TASK DATA START
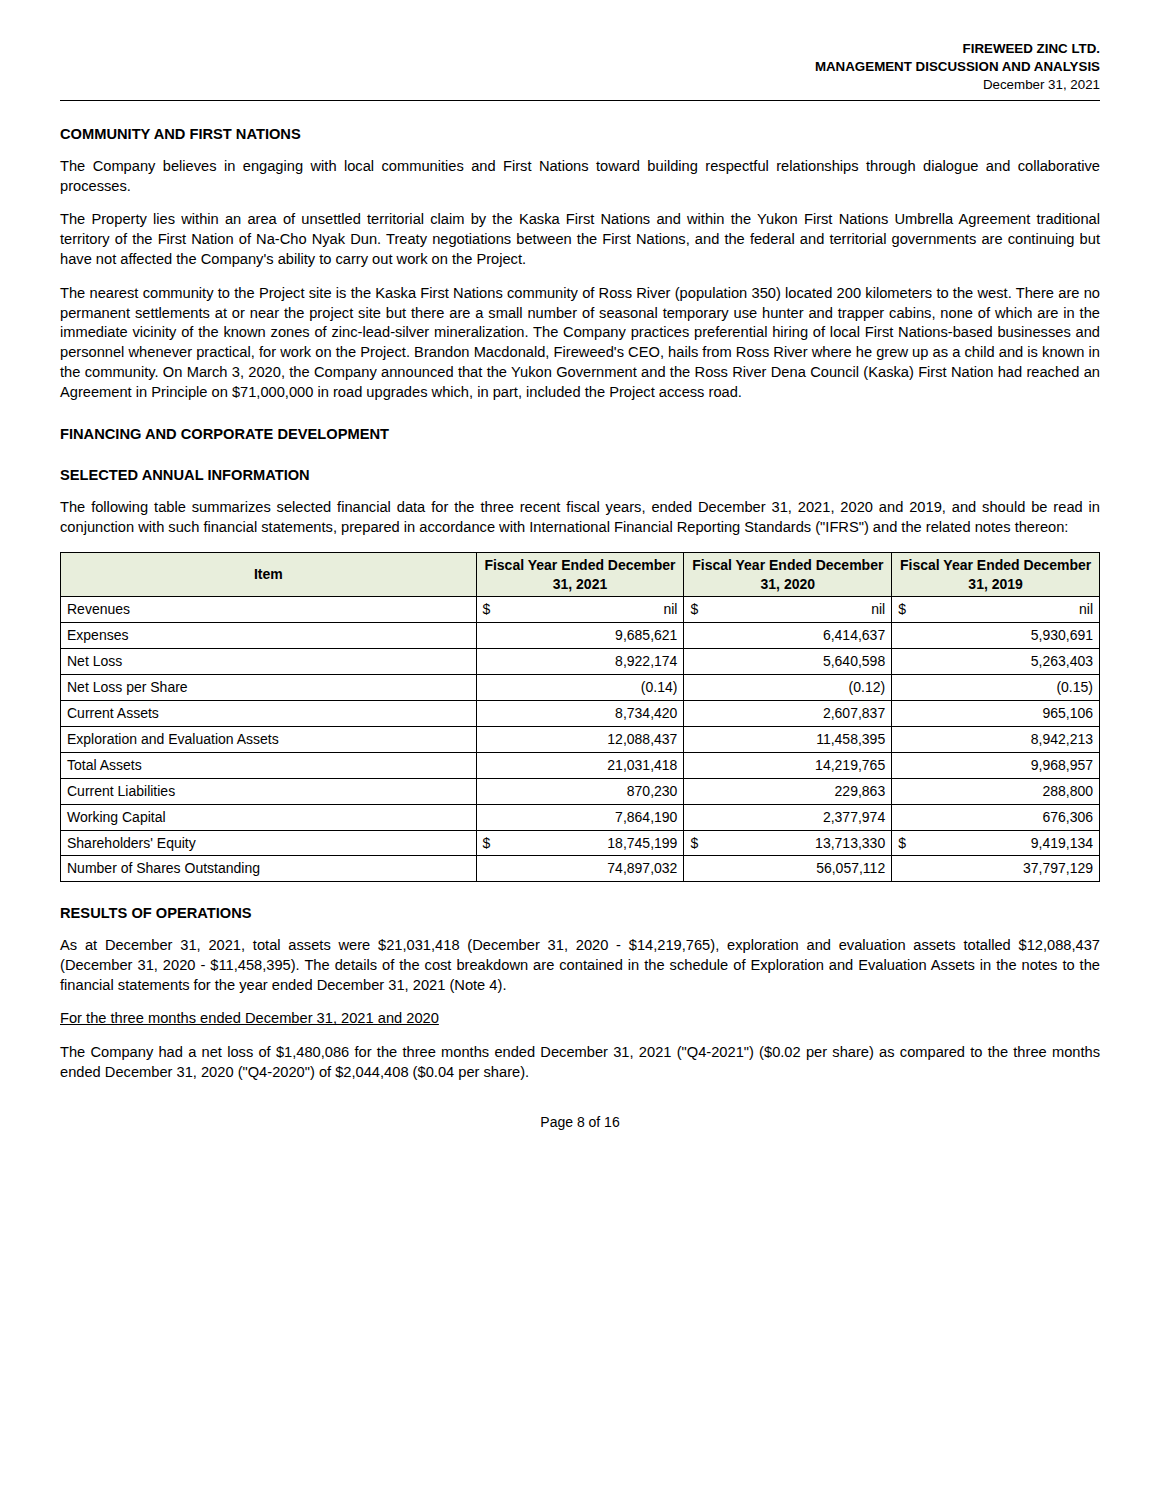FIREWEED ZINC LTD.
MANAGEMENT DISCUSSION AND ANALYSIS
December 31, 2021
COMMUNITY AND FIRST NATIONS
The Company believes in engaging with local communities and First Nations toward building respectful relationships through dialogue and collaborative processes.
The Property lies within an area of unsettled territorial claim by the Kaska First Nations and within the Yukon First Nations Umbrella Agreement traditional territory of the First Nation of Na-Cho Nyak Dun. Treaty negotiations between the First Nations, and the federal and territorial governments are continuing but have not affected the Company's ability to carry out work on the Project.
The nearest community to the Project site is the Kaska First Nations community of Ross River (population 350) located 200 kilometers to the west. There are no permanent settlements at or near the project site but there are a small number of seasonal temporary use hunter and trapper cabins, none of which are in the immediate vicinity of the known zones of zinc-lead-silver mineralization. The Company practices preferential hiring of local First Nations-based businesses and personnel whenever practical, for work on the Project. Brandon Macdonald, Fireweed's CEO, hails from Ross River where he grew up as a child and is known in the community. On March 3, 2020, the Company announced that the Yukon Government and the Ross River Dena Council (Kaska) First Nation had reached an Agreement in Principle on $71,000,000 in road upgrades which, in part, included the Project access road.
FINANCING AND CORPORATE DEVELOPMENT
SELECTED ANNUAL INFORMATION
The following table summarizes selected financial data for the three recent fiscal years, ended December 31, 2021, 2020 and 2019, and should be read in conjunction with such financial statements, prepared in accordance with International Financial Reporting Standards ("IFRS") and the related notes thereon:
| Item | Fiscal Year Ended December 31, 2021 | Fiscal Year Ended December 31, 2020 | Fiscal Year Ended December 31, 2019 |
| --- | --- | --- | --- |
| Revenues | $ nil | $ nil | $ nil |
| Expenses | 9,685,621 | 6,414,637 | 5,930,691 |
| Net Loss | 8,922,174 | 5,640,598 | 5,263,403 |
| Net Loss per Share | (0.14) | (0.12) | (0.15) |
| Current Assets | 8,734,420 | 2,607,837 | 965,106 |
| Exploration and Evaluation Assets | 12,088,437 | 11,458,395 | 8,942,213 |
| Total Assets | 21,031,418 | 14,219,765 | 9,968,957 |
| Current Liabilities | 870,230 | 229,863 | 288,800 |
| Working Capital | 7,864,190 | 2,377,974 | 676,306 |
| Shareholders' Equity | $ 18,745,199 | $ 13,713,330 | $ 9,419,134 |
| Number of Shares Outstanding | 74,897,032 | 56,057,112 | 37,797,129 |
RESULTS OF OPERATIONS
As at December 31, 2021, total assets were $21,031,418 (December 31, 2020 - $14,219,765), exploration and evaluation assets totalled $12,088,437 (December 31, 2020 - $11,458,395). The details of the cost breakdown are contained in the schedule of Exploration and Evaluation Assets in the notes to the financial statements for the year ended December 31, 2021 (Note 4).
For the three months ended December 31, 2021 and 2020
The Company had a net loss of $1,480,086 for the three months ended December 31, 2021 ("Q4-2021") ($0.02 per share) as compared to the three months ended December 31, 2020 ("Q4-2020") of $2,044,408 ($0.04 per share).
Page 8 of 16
TASK DATA END
ASSIGNMENT ▸ Look above for the line holding "5,640,598 | 5,263,403 |" and the line holding "As at December". Retype both, and every line between them, word for word and nothing else.

ANSWER TO THE EXERCISE ▸
| Net Loss | 8,922,174 | 5,640,598 | 5,263,403 |
| Net Loss per Share | (0.14) | (0.12) | (0.15) |
| Current Assets | 8,734,420 | 2,607,837 | 965,106 |
| Exploration and Evaluation Assets | 12,088,437 | 11,458,395 | 8,942,213 |
| Total Assets | 21,031,418 | 14,219,765 | 9,968,957 |
| Current Liabilities | 870,230 | 229,863 | 288,800 |
| Working Capital | 7,864,190 | 2,377,974 | 676,306 |
| Shareholders' Equity | $ 18,745,199 | $ 13,713,330 | $ 9,419,134 |
| Number of Shares Outstanding | 74,897,032 | 56,057,112 | 37,797,129 |
RESULTS OF OPERATIONS
As at December 31, 2021, total assets were $21,031,418 (December 31, 2020 - $14,219,765), exploration and evaluation assets totalled $12,088,437 (December 31, 2020 - $11,458,395). The details of the cost breakdown are contained in the schedule of Exploration and Evaluation Assets in the notes to the financial statements for the year ended December 31, 2021 (Note 4).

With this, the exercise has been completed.